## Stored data
■ ■ ■

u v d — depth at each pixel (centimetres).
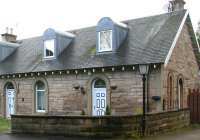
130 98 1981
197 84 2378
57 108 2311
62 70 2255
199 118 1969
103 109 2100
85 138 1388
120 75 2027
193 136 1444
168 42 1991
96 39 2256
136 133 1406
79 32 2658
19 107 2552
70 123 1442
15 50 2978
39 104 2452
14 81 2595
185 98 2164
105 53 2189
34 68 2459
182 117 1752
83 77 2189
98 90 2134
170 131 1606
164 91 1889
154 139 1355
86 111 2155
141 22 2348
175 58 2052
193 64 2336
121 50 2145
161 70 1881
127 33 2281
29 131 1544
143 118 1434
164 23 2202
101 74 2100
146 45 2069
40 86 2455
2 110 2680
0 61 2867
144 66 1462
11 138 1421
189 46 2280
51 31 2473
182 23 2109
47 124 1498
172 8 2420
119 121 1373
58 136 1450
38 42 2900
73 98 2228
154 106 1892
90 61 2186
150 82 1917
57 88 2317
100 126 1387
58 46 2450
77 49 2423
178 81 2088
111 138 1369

■ ■ ■

## EXERCISE AIM
Type out the data above once more, exactly, with no images included.

## ANSWER FOR THIS EXERCISE
u v d — depth at each pixel (centimetres).
130 98 1981
197 84 2378
57 108 2311
62 70 2255
199 118 1969
103 109 2100
85 138 1388
120 75 2027
193 136 1444
168 42 1991
96 39 2256
136 133 1406
79 32 2658
19 107 2552
70 123 1442
15 50 2978
39 104 2452
14 81 2595
185 98 2164
105 53 2189
34 68 2459
182 117 1752
83 77 2189
98 90 2134
170 131 1606
164 91 1889
154 139 1355
86 111 2155
141 22 2348
175 58 2052
193 64 2336
121 50 2145
161 70 1881
127 33 2281
29 131 1544
143 118 1434
164 23 2202
101 74 2100
146 45 2069
40 86 2455
2 110 2680
0 61 2867
144 66 1462
11 138 1421
189 46 2280
51 31 2473
182 23 2109
47 124 1498
172 8 2420
119 121 1373
58 136 1450
38 42 2900
73 98 2228
154 106 1892
90 61 2186
150 82 1917
57 88 2317
100 126 1387
58 46 2450
77 49 2423
178 81 2088
111 138 1369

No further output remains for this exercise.